Speaker backs new Koshi chief minister, kicks up controversyLegal experts deem coalition parties’ inclusion of Speaker as a signatory backing Uddhav Thapa as ‘unconstitutional’
The politics of Koshi Province is in a quagmire. As Province Head Parshuram Khapung on Thursday appointed Nepali Congress parliamentary party leader Uddhav Thapa as the new chief minister, based on claims of majority with the Speaker’s backing, constitutional experts have denounced the move as unconstitutional.
Thapa was appointed in accordance with Article 168(2) of the constitution after he laid claim to lead a majority-based government with the signatures of 46 lawmakers and Speaker Baburam Gautam. Signatures of 29 lawmakers from the Congress, 13 from the CPN (Maoist Centre) including the Speaker’s, four from the CPN (Unified Socialist) and one from the Janata Samajbadi Party were submitted to the provincial head.
But the coalition parties’ inclusion of Speaker Gautam as one of the signatories supporting Thapa for chief minister has been termed ‘unconstitutional’ by legal experts.
“It’s a blunder,” said Bhimarjun Acharya, a constitutional expert. “We cannot imagine the involvement of a Speaker in the formation of a new government.”
Another constitutional expert Bipin Adhikari said the province head could have used his discretion to stop the ‘unconstitutional step’. “He should have clearly said that the Speaker cannot sign to prove a majority.”
Constitutional experts said the Speaker’s is a neutral position as the person detaches himself/herself from partisan allegiance after assuming office.
“The Speaker is the leader of the whole provincial assembly,” said another constitutional expert Chandra Kanta Gyawali. “In case of the motions and bills presented in the provincial assembly, if there is a tie, the Speaker can cast the decisive vote. But they can’t be involved in making and breaking governments.”
Article 186 of the constitution envisions the Speaker voting only to break a tie. It states that all questions submitted for a decision in the Provincial Assembly shall be decided by a majority vote of the members present and participating in voting. “The member presiding over the meeting shall not have the right to vote…Provided that he or she may exercise his or her casting vote in the case of a tie.”
On getting elected to the post, Koshi Speaker Baburam Gautam had renounced his allegiance with the Maoist party as long as he remained in the post.
The UML, the Rastriya Prajatantra Party, and some ruling party leaders are strictly opposed to the idea of the Speaker backing a party to form a new government.

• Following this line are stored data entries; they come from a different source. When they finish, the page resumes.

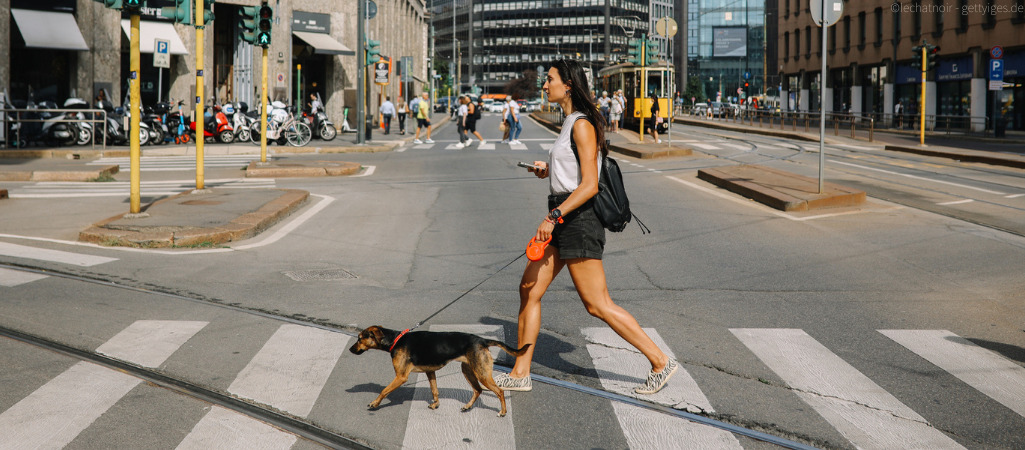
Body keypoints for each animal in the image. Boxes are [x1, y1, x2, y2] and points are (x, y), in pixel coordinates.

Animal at [350, 325, 533, 418]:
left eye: (359, 339)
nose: (351, 350)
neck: (395, 340)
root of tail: (483, 340)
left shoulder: (401, 377)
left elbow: (384, 391)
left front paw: (375, 403)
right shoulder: (430, 372)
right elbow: (434, 390)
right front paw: (436, 404)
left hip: (482, 373)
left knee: (500, 391)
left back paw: (503, 412)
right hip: (469, 371)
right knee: (478, 390)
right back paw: (467, 407)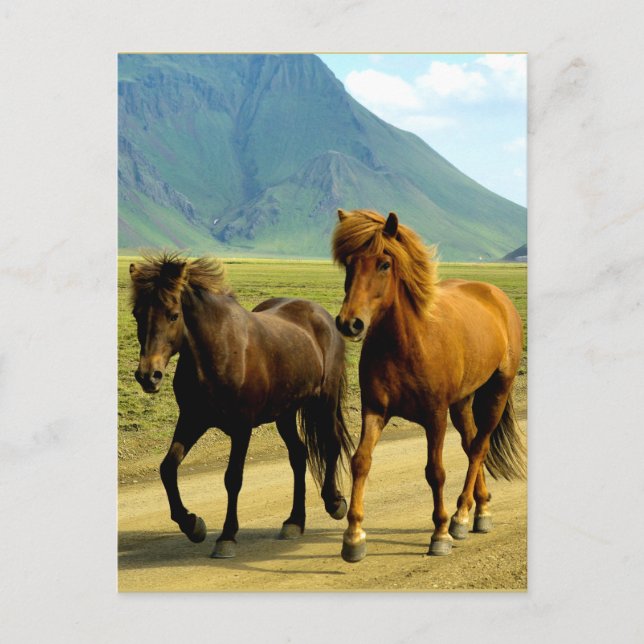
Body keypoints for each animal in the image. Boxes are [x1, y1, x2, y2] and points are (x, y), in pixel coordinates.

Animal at [128, 252, 352, 558]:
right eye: (137, 314)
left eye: (173, 314)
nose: (148, 375)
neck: (217, 352)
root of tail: (322, 315)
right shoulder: (191, 419)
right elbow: (167, 468)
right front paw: (192, 524)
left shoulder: (241, 427)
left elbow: (232, 478)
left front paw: (226, 537)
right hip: (285, 413)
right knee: (298, 455)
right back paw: (294, 521)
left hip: (325, 400)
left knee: (331, 443)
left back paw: (334, 503)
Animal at [332, 209, 526, 562]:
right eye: (349, 263)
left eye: (384, 264)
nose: (350, 323)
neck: (406, 343)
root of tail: (496, 295)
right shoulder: (374, 411)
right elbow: (360, 461)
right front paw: (354, 536)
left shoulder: (435, 416)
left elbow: (435, 472)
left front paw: (440, 532)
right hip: (462, 402)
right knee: (471, 443)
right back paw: (481, 510)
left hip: (497, 391)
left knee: (480, 447)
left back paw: (462, 516)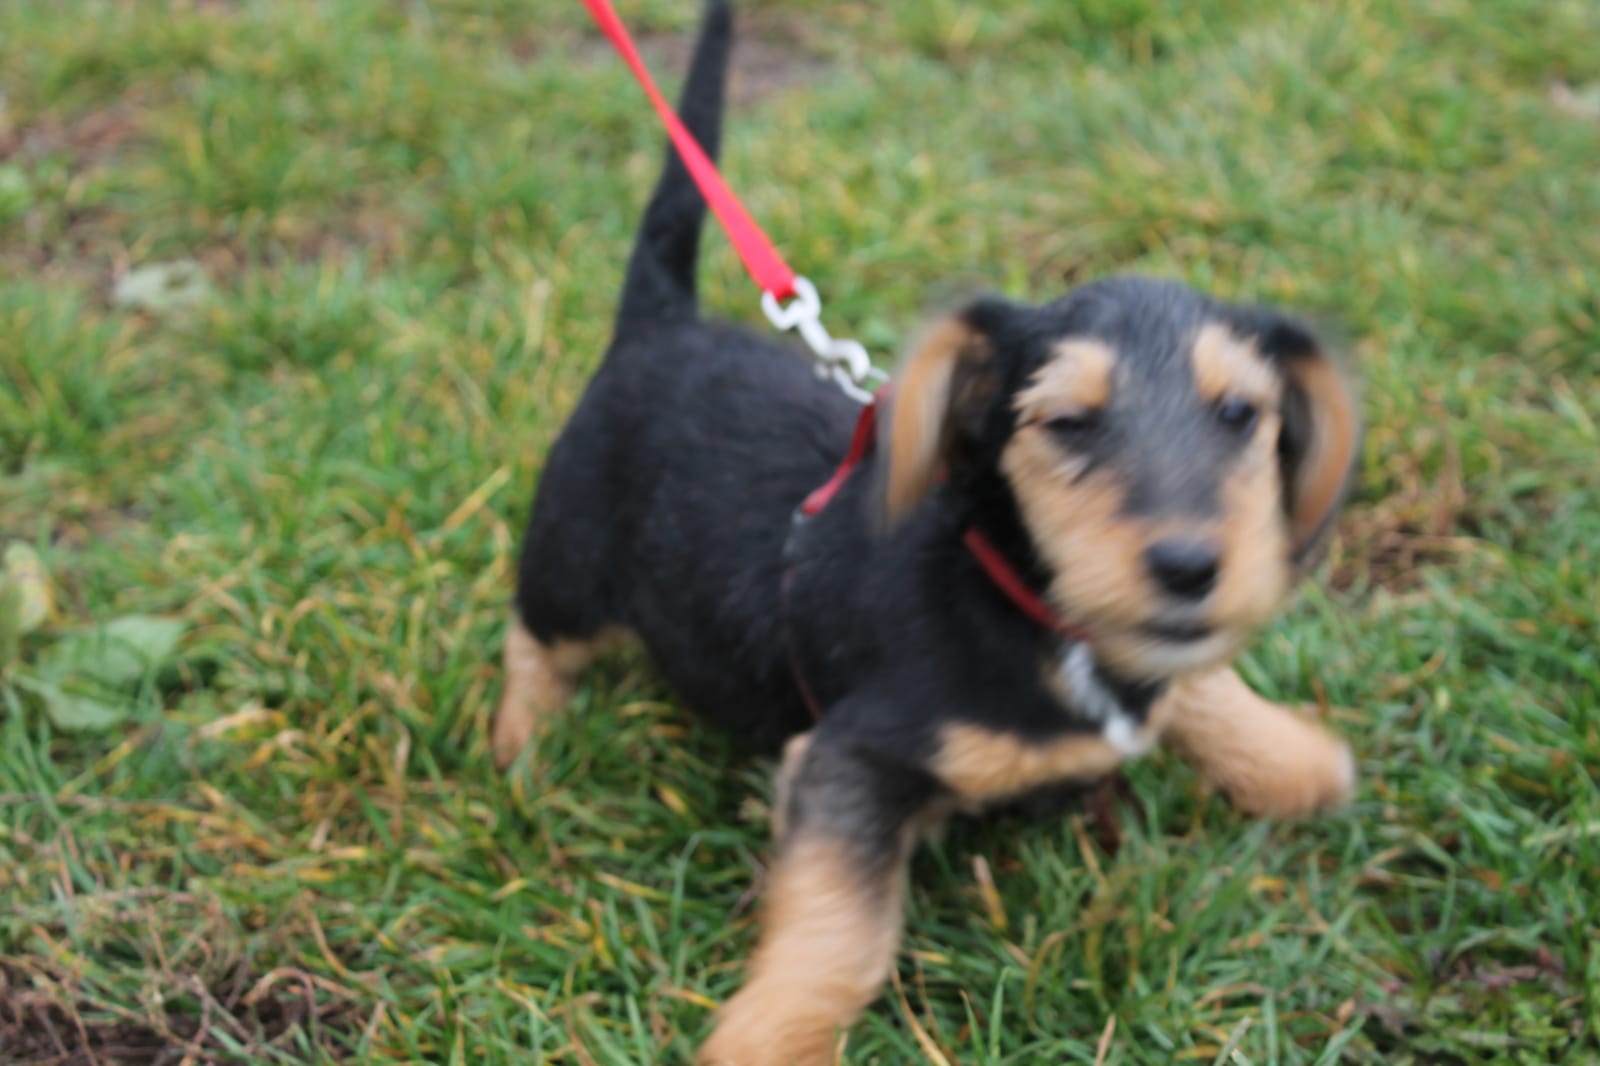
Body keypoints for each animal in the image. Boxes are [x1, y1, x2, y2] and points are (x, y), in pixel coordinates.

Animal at [494, 3, 1361, 1062]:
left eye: (1240, 414)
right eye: (1068, 423)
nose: (1192, 565)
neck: (1021, 601)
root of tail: (658, 324)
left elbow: (1200, 686)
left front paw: (1292, 761)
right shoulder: (849, 758)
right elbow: (844, 932)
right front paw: (769, 1035)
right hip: (570, 563)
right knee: (532, 638)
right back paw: (524, 747)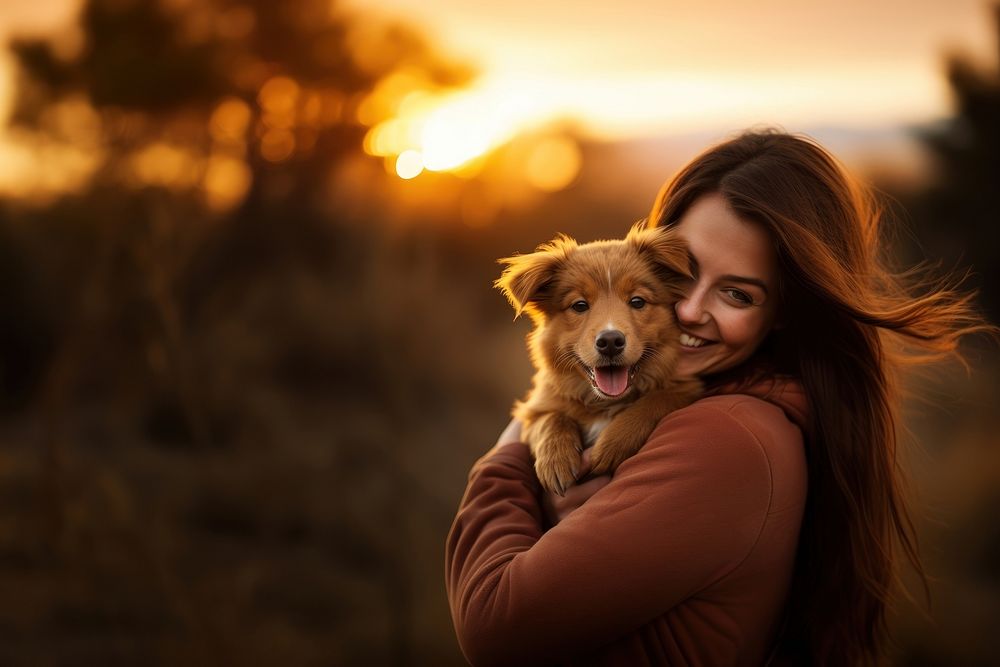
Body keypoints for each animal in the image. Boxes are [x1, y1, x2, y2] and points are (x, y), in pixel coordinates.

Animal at [494, 224, 700, 496]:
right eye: (580, 305)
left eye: (637, 301)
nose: (610, 341)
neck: (604, 403)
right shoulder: (534, 410)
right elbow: (550, 419)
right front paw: (555, 460)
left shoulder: (687, 388)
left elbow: (655, 400)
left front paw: (611, 445)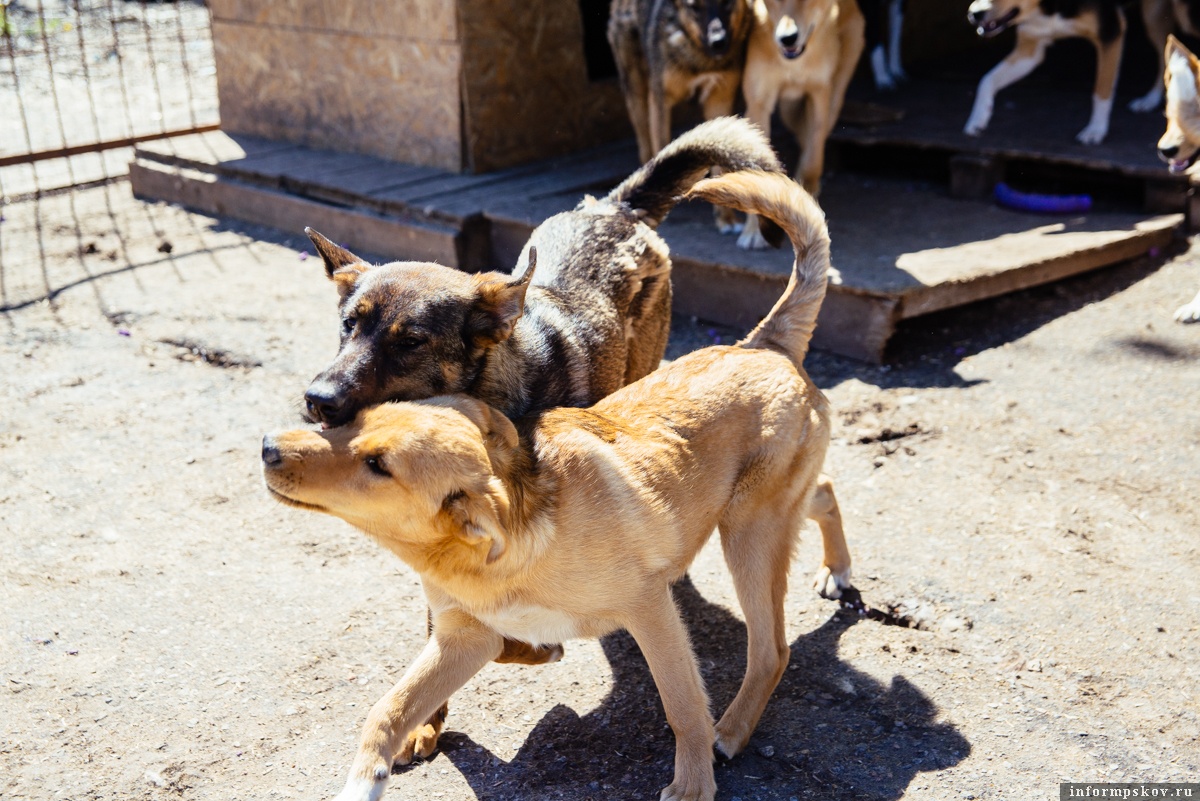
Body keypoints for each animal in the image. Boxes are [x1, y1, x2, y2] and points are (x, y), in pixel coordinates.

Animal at [734, 0, 868, 247]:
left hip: (833, 100)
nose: (788, 38)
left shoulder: (819, 96)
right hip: (789, 111)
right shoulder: (759, 104)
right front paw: (755, 231)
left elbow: (812, 161)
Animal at [960, 0, 1128, 142]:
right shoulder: (1030, 51)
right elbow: (987, 79)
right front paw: (978, 118)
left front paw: (1096, 129)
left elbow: (1102, 89)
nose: (974, 13)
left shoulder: (1110, 33)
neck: (1048, 7)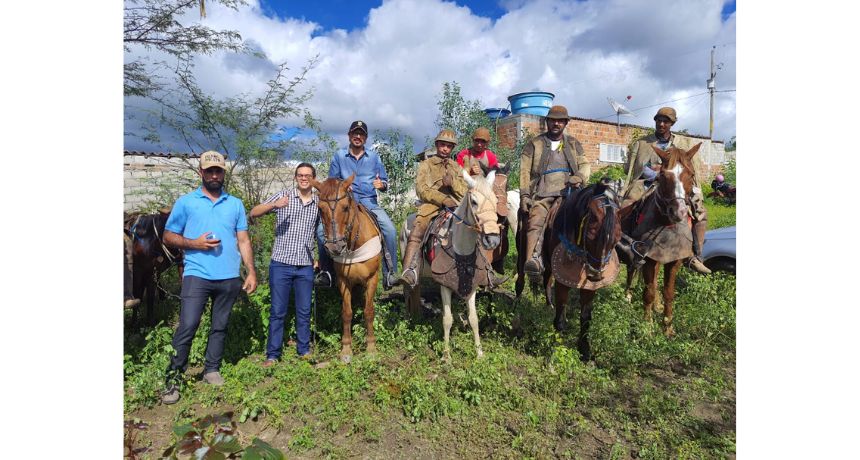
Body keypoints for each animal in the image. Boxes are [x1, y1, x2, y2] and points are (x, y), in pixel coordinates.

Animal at [312, 173, 382, 362]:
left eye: (345, 207)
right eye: (320, 209)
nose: (335, 247)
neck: (353, 244)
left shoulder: (372, 279)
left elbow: (368, 311)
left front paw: (371, 348)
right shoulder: (343, 281)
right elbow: (346, 312)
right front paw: (346, 349)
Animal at [540, 178, 620, 362]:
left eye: (615, 239)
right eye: (591, 236)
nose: (596, 275)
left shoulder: (589, 286)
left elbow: (586, 317)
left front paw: (584, 350)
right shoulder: (562, 279)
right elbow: (560, 317)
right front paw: (557, 348)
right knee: (546, 279)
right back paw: (548, 305)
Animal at [620, 144, 704, 338]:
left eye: (691, 175)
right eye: (663, 176)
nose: (678, 212)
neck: (666, 224)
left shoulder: (674, 260)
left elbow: (669, 292)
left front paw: (667, 326)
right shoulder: (649, 258)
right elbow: (649, 292)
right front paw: (647, 326)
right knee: (632, 271)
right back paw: (628, 295)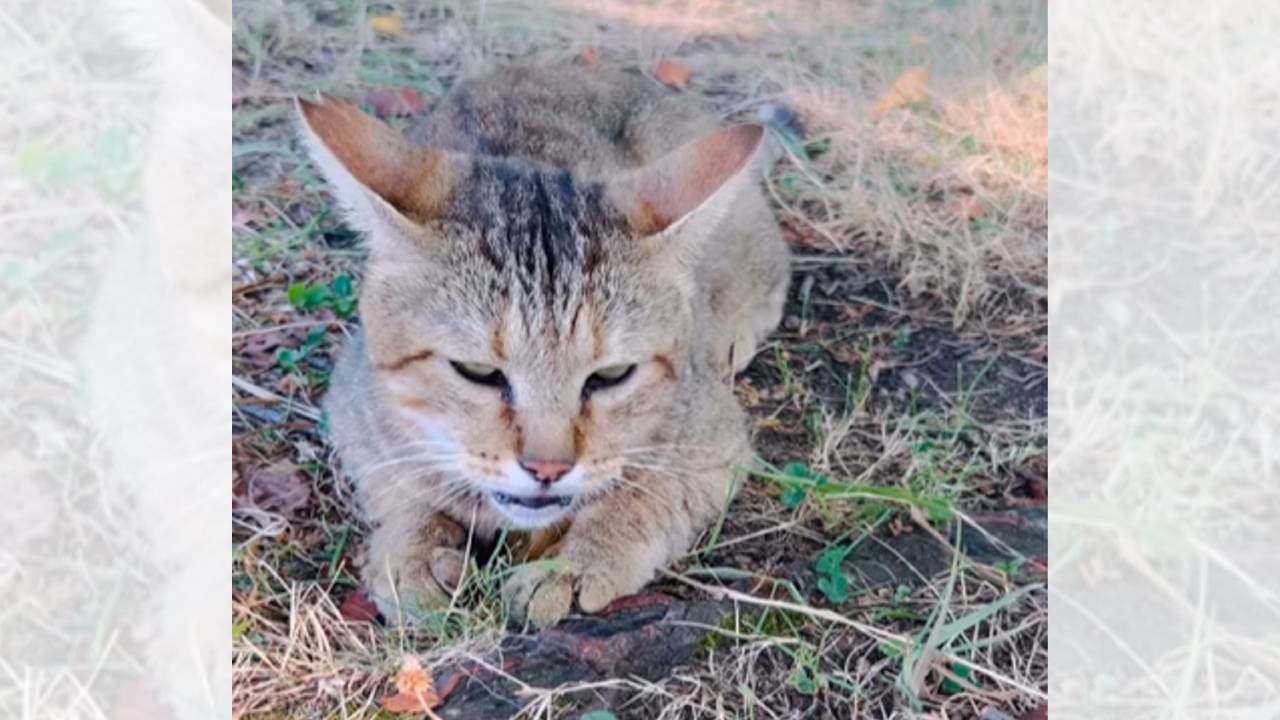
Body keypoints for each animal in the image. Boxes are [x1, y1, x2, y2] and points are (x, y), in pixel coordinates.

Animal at [300, 63, 793, 622]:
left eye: (611, 376)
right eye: (477, 372)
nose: (548, 469)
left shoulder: (713, 442)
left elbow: (644, 493)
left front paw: (577, 563)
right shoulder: (351, 410)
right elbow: (399, 482)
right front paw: (414, 548)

Earlier on Thursday, the CPN-UML and the Rastriya Prajatantra Party had submitted a memorandum to the province head asking him not to recognise the claim made with the support of the incumbent Speaker. They have argued that a Speaker cannot take sides to form a government as the position of the head of the legislature is neutral.
Even key leaders of the ruling coalition in Kathmandu have opposed the idea of taking the Speaker’s support to form a government. Writing on social media, Nepali Congress leader Shekhar Koirala said the Speaker signing to form a new government is against the principle of constitutional supremacy and democratic parliamentary system.
“If the Speaker, except casting a vote to break a tie in the parliamentary process… becomes active and casts a vote for forming, removing or supporting the executive, such a move will be against the dignity and practice of parliamentary democracy, and the rule of law.”
Province Head Khapung on Sunday had issued a notice calling on political parties to come up with a proposal to form a new government by 5 pm Thursday. Coalition partners had earlier sought the support of the Rastriya Prajatantra Party to form the government in Koshi. But the party declined to join the new coalition.
The Koshi provincial assembly is 93-strong.
Chief Minister Hikmat Bahadur Karki lost the position after failing to secure the vote of confidence during the floor test in the provincial assembly on June 30. He then led the government as an acting chief minister.
Following his election, Congress leader Thapa said he will form a small Cabinet and continue to try to garner the support of more assembly members to secure a vote of confidence.
Experts have warned that such a move poses a big question over the neutrality and the dignity of the position.
“How will the Speaker be in a neutral position now? If the Speaker signs to form the government, it’s a political act and they become the Speaker of a political alliance,” said Gyawali, the constitutional expert.
Koshi Speaker Gautam, however, claims he studied parliamentary practices elsewhere and found that Speakers’ names are also included while sending the list of assembly members/lawmakers to the President or governors to stake claim to a majority government. “This matter has become noticeable in our province due to the tricky parliamentary numbers here.”
According to him, he acted not out of choice but out of obligation. “We had to find a way to end the stalemate. We could not have an impasse in the province. I will maintain my neutrality and will not at all compromise on my responsibility,” he told the Post.